> _Requirements_: Can you arrange the rows below as a two-column CSV with the header prompt_text,darktable_history? Each row should become one line, with its text in the first field and its darktable settings in the second, both fields in double quotes, line breaks replaced by spaces, and the pictures left out.

> _Information provided_:
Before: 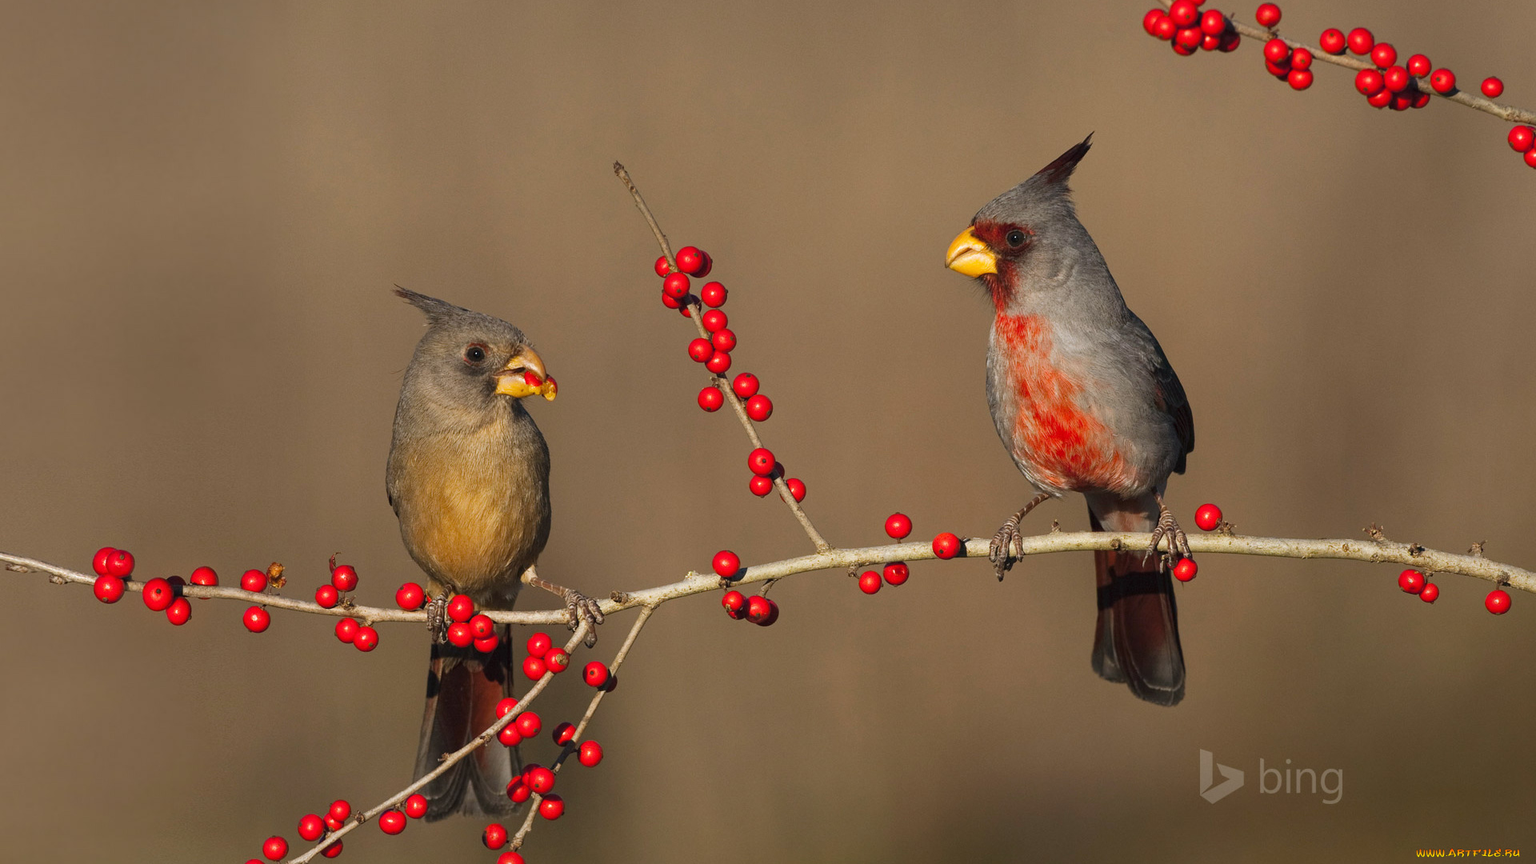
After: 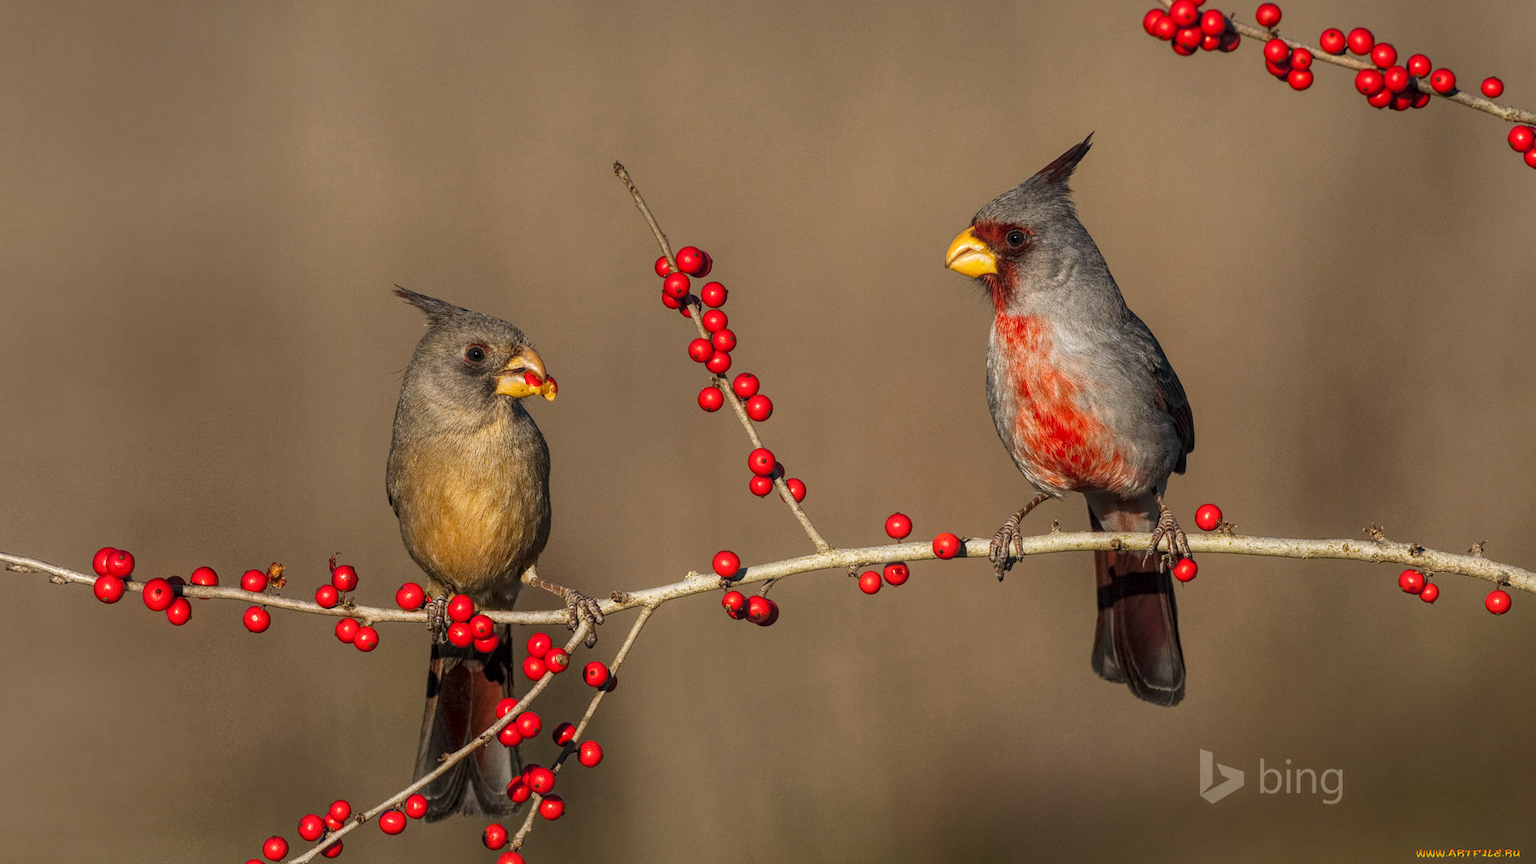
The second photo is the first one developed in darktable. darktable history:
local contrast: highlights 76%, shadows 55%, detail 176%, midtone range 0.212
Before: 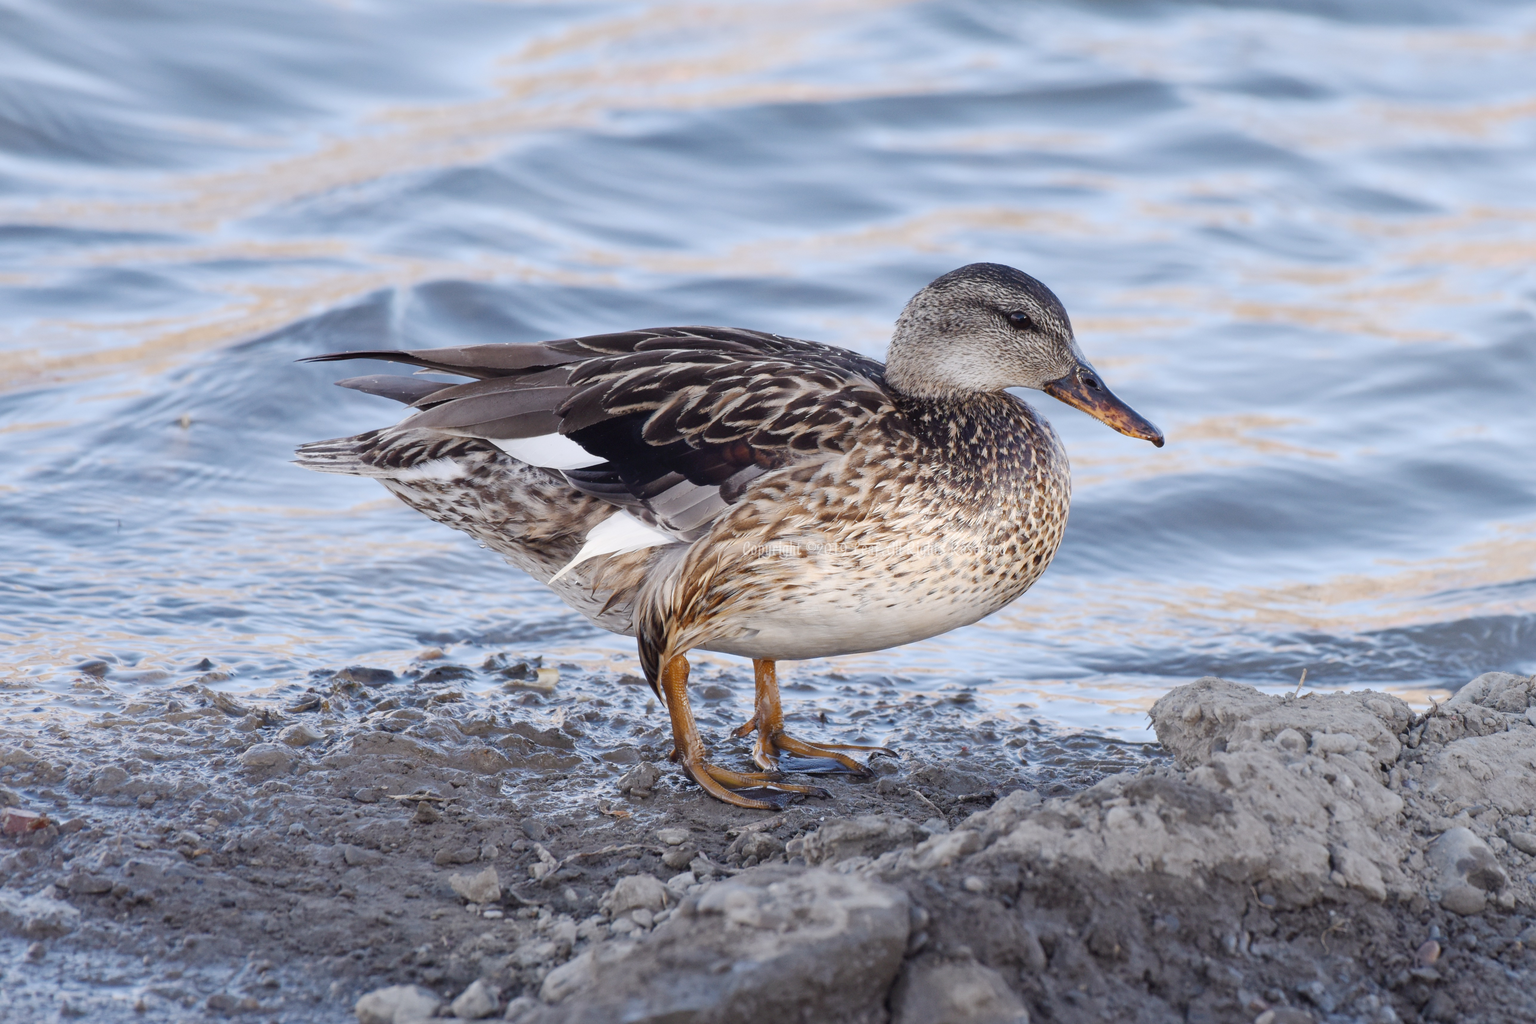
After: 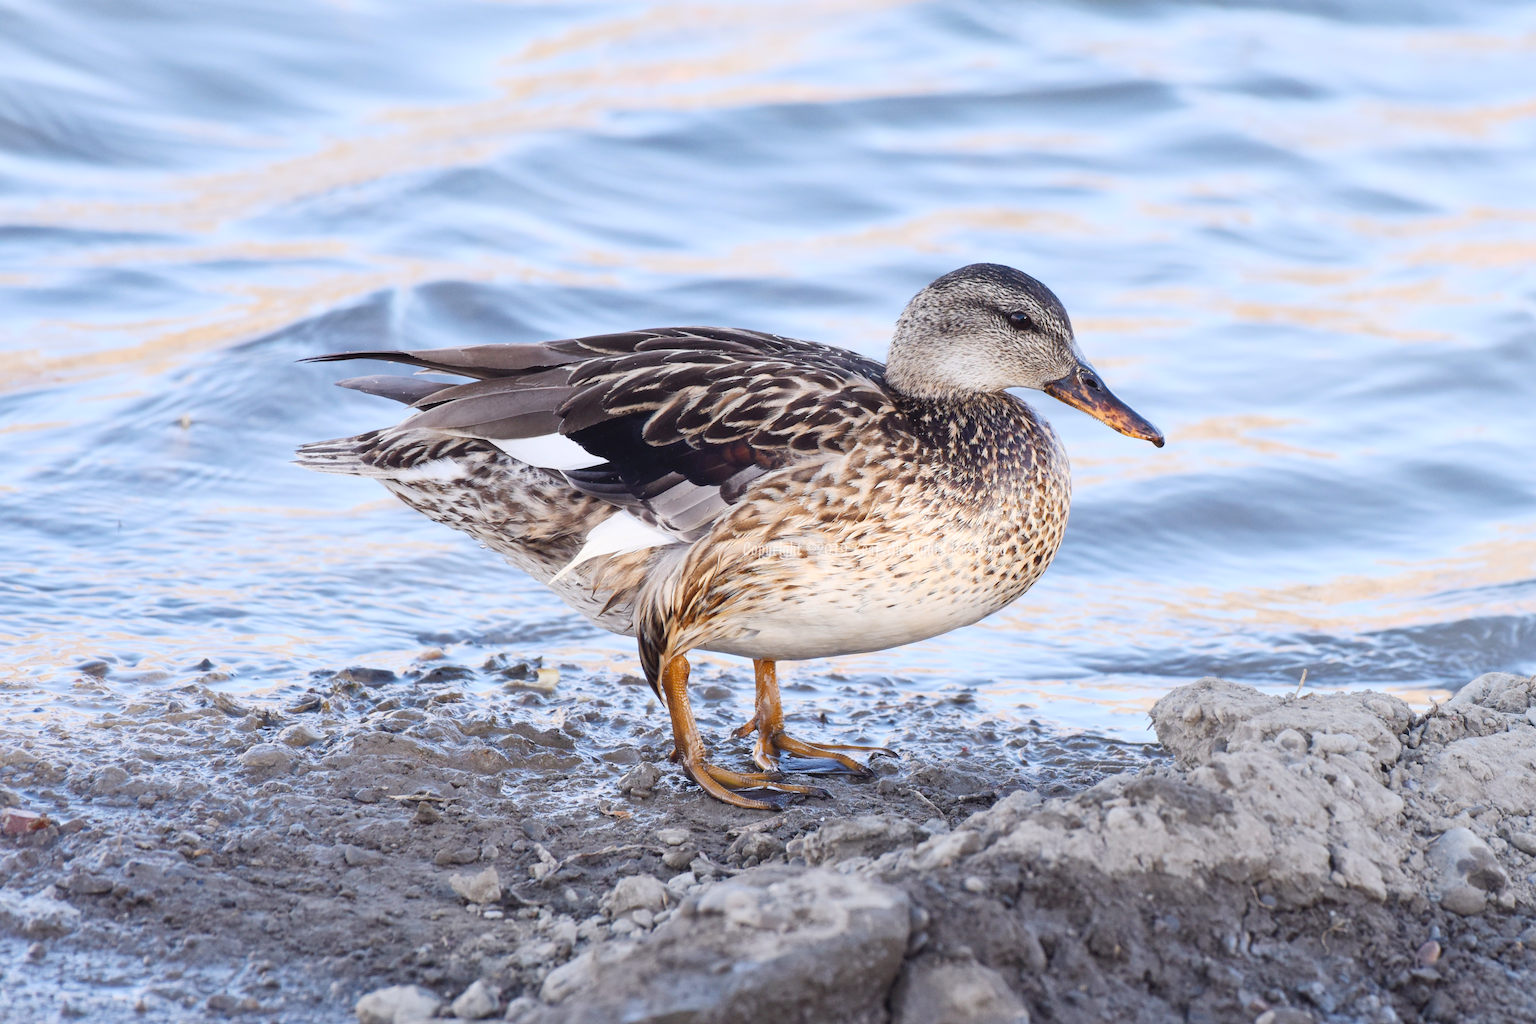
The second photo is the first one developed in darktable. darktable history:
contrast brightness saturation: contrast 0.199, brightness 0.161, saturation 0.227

> _Expected answer_:
prompt_text,darktable_history
"Before: After: The second photo is the first one developed in darktable. darktable history:","local contrast: highlights 76%, shadows 55%, detail 176%, midtone range 0.212"
"Before: After: The second photo is the first one developed in darktable. darktable history:","contrast brightness saturation: contrast 0.199, brightness 0.161, saturation 0.227"